Ayuda Legal en España - Legal Help in Spain
             Ayuda Legal en España - Legal Help in Spain      

Domestic violence is an important social problem in Spain.  It is a type of physical or psychological violence which occurs within a household or an intimate relationship for example within a marriage, a family or cohabitation or even when dating.  Domestic violence has many forms, including physical aggression but emotional abuse, intimidation; stalking and depravation of freedom are all forms of domestic violence.

 

Even though the victims of domestic violence are predominantly women, children and elderly people are vulnerable and can also be victims.  Men can be victims but this is less common.

 

In 2004 the Spanish parliament approved organic law 1/2004 of 28th December. The law is devised to combat domestic violence and comprises of many different measures aimed at rapid protection for victims or potential victims and swiftly punishing the aggressors.

 

Penalties

 

Law 1/2004 increased the penalties and hardened the conditions for suspension of sentence.  Additionally any suspension of sentence will not prevent the perpetrator from undergoing a social rehabilitation programme and psychological therapy. 

 

Resistance or lack of cooperation while in rehabilitation or therapy will mean the cancellation of the suspension and the full application of the sentence.  A suspension of custody, patria potestad, and foster care will always be applied in cases where there are minors in the family.

 

The prison sentence can be turned into community work at the Judge’s discretion.

 

Psychological aggression, mistreatment or any other physical aggression without injuries will be punished with prison sentences from 6 months to one year.  The additional aggressions above will be taken into consideration.

 

Menace or coercion will be punished with prison sentences from 3 months to one year.  A special aggravation of 50% of the sentence will be added if the crime was perpetrated in the presence of minors.

 

Other penalties for mild abuse which are not considered as a crime will be sentenced with fines.

 

Protection measures for the victims and their families

 

Depending on the situation, the Judge will be able to apply estrangement measures and may order the victim or the perpetrator to leave the family domicile.  The estrangement measures will be enforced with any means that will be deemed necessary including forcing perpetrators to wear GPS locator bracelets.

 

In exceptional cases the judge can instruct a public or private agency to find a temporary dwelling for the victim.

 

The Judge can decide to prevent any form of communication between perpetrator and victim.

 

Apart from the suspension of custody, patria potestad, and foster care, the judge can enforce the suspension of visits to children by the perpetrator.

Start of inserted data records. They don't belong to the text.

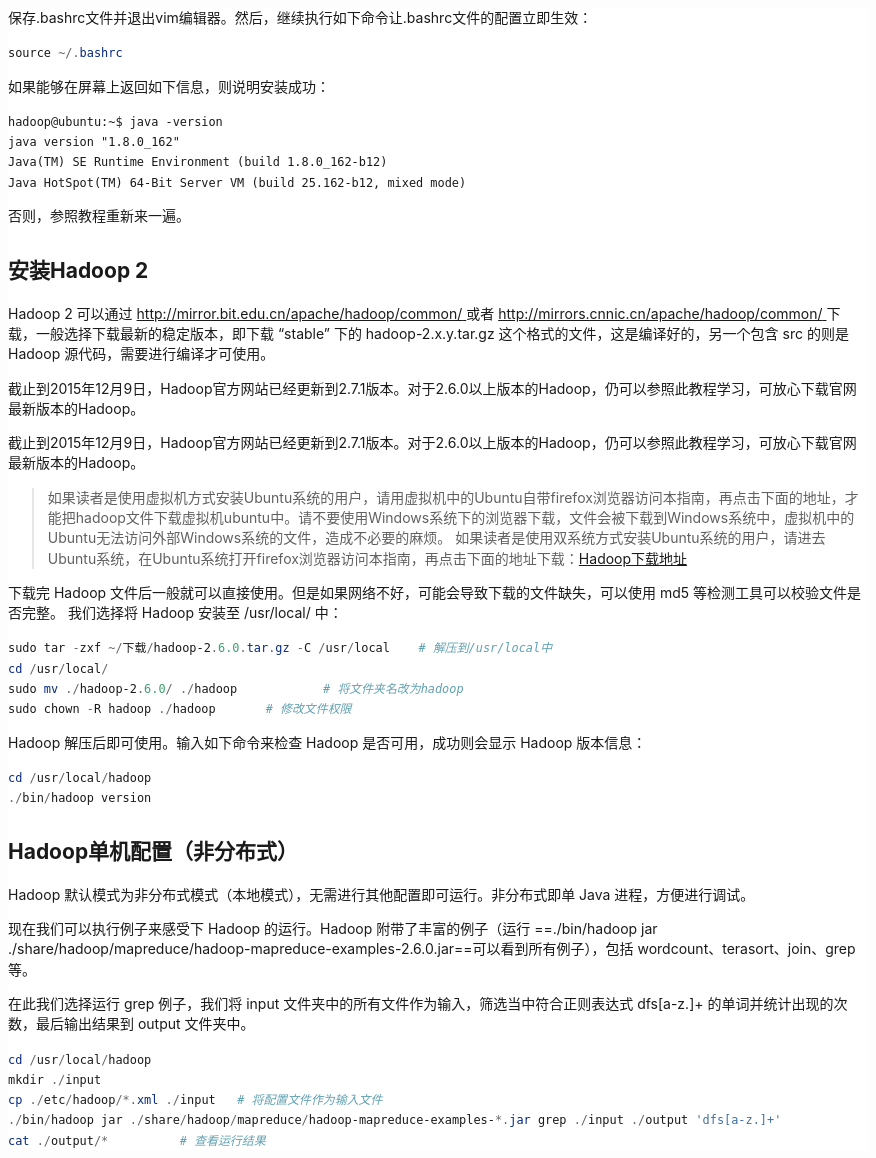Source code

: 保存.bashrc文件并退出vim编辑器。然后，继续执行如下命令让.bashrc文件的配置立即生效：

```powershell
source ~/.bashrc
```

如果能够在屏幕上返回如下信息，则说明安装成功：

    hadoop@ubuntu:~$ java -version
    java version "1.8.0_162"
    Java(TM) SE Runtime Environment (build 1.8.0_162-b12)
    Java HotSpot(TM) 64-Bit Server VM (build 25.162-b12, mixed mode)
   
   否则，参照教程重新来一遍。

## 安装Hadoop 2
Hadoop 2 可以通过 [http://mirror.bit.edu.cn/apache/hadoop/common/ ](http://mirror.bit.edu.cn/apache/hadoop/common/)或者 [http://mirrors.cnnic.cn/apache/hadoop/common/ ](http://mirrors.cnnic.cn/apache/hadoop/common/)下载，一般选择下载最新的稳定版本，即下载 “stable” 下的 hadoop-2.x.y.tar.gz 这个格式的文件，这是编译好的，另一个包含 src 的则是 Hadoop 源代码，需要进行编译才可使用。
    
    

截止到2015年12月9日，Hadoop官方网站已经更新到2.7.1版本。对于2.6.0以上版本的Hadoop，仍可以参照此教程学习，可放心下载官网最新版本的Hadoop。

截止到2015年12月9日，Hadoop官方网站已经更新到2.7.1版本。对于2.6.0以上版本的Hadoop，仍可以参照此教程学习，可放心下载官网最新版本的Hadoop。

> 如果读者是使用虚拟机方式安装Ubuntu系统的用户，请用虚拟机中的Ubuntu自带firefox浏览器访问本指南，再点击下面的地址，才能把hadoop文件下载虚拟机ubuntu中。请不要使用Windows系统下的浏览器下载，文件会被下载到Windows系统中，虚拟机中的Ubuntu无法访问外部Windows系统的文件，造成不必要的麻烦。
> 如果读者是使用双系统方式安装Ubuntu系统的用户，请进去Ubuntu系统，在Ubuntu系统打开firefox浏览器访问本指南，再点击下面的地址下载：[Hadoop下载地址](https://mirrors.tuna.tsinghua.edu.cn/apache/hadoop/common/)

下载完 Hadoop 文件后一般就可以直接使用。但是如果网络不好，可能会导致下载的文件缺失，可以使用 md5 等检测工具可以校验文件是否完整。
我们选择将 Hadoop 安装至 /usr/local/ 中：

```powershell
sudo tar -zxf ~/下载/hadoop-2.6.0.tar.gz -C /usr/local    # 解压到/usr/local中
cd /usr/local/
sudo mv ./hadoop-2.6.0/ ./hadoop            # 将文件夹名改为hadoop
sudo chown -R hadoop ./hadoop       # 修改文件权限
```

Hadoop 解压后即可使用。输入如下命令来检查 Hadoop 是否可用，成功则会显示 Hadoop 版本信息：

```powershell
cd /usr/local/hadoop
./bin/hadoop version
```

## Hadoop单机配置（非分布式）

Hadoop 默认模式为非分布式模式（本地模式），无需进行其他配置即可运行。非分布式即单 Java 进程，方便进行调试。

现在我们可以执行例子来感受下 Hadoop 的运行。Hadoop 附带了丰富的例子（运行 ==./bin/hadoop jar ./share/hadoop/mapreduce/hadoop-mapreduce-examples-2.6.0.jar==可以看到所有例子），包括 wordcount、terasort、join、grep 等。

在此我们选择运行 grep 例子，我们将 input 文件夹中的所有文件作为输入，筛选当中符合正则表达式 dfs[a-z.]+ 的单词并统计出现的次数，最后输出结果到 output 文件夹中。

```powershell
cd /usr/local/hadoop
mkdir ./input
cp ./etc/hadoop/*.xml ./input   # 将配置文件作为输入文件
./bin/hadoop jar ./share/hadoop/mapreduce/hadoop-mapreduce-examples-*.jar grep ./input ./output 'dfs[a-z.]+'
cat ./output/*          # 查看运行结果
```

In any case confidentiality will be of the utmost importance and victims will be allowed to change their names as a temporary or permanent measure.

 

Help measures for victims

 

Employment

Where possible victims will have the right to flexible working hours, work time reduction and work mobility.  If a domicile change results in unemployment, the time spent looking for a new employment will still be accounted for regarding pension contributions.  Special help will be given for finding a new job.

If the victim has an income below 75% of the minimum professional salary, social services will help with a single payment equivalent to 6 months of unemployment benefit.  If there are other circumstances involving handicapped people or dependent children that sum can be increased up to 24 months of unemployment benefit.

 

Housing

Victims will have priority access to social housing.  In any case the judge considering the situation can apply a housing benefit payment.

 

What to do if you are a victim.

It is very important to collect any evidence available like broken objects, ripped clothes and any object that served as a weapon or stained with blood.

 

If you go or the police take you to hospital, clearly specify that you have been assaulted and do not alter your physical appearance (like changing clothes or showering) as this could destroy evidence that could be collected by medical personnel.  Get a medical report; it will be important when you report the aggressor later on.

 

If the aggressor insists on going with you to hospital, keep in mind that he will probably try to influence your statements at the hospital.

 

Report the aggressor

Past behaviour is an indicator of future behaviour; therefore if you have been assaulted once by your partner or a family member, it is likely that the pattern is going to repeat itself.  Physical or psychological aggressions have no space in a civilized society therefore aggressors must be punished.  Victims should not feel guilty when reporting their partner or a family member to the police.  Reporting the aggressor is also a way to help him as it is the first step towards rehabilitation therapy.

Before starting the process it is important to collect all possible evidence.  If the police come to your home, make sure that they collect all possible data that will support the legal procedure.

 

Experts say that after reporting aggression it is risky for the victim to share the same dwelling with the aggressor as the “denuncia” could trigger even more violent behaviour.  It is therefore recommended to leave the common domicile until the tribunal dictates an estrangement order for the aggressor or a protection order for the victim.  This is very quick and will take 72 hours at most.

 

Criticism of the law

Law 1/2004 has been extensively criticised.

It has been argued that men are pre-emptively considered guilty before enough evidence is collected.  In a growing number of cases a false "denuncia" is used as a weapon for women preparing for divorce, trying to get child custody as well as trying to deny visitation rights for the father.

Others say that this law has been ineffective in curbing domestic violence in Spain.  Statistics show that in almost 8 years of the law’s application, domestic violence in Spain is continuing unabated.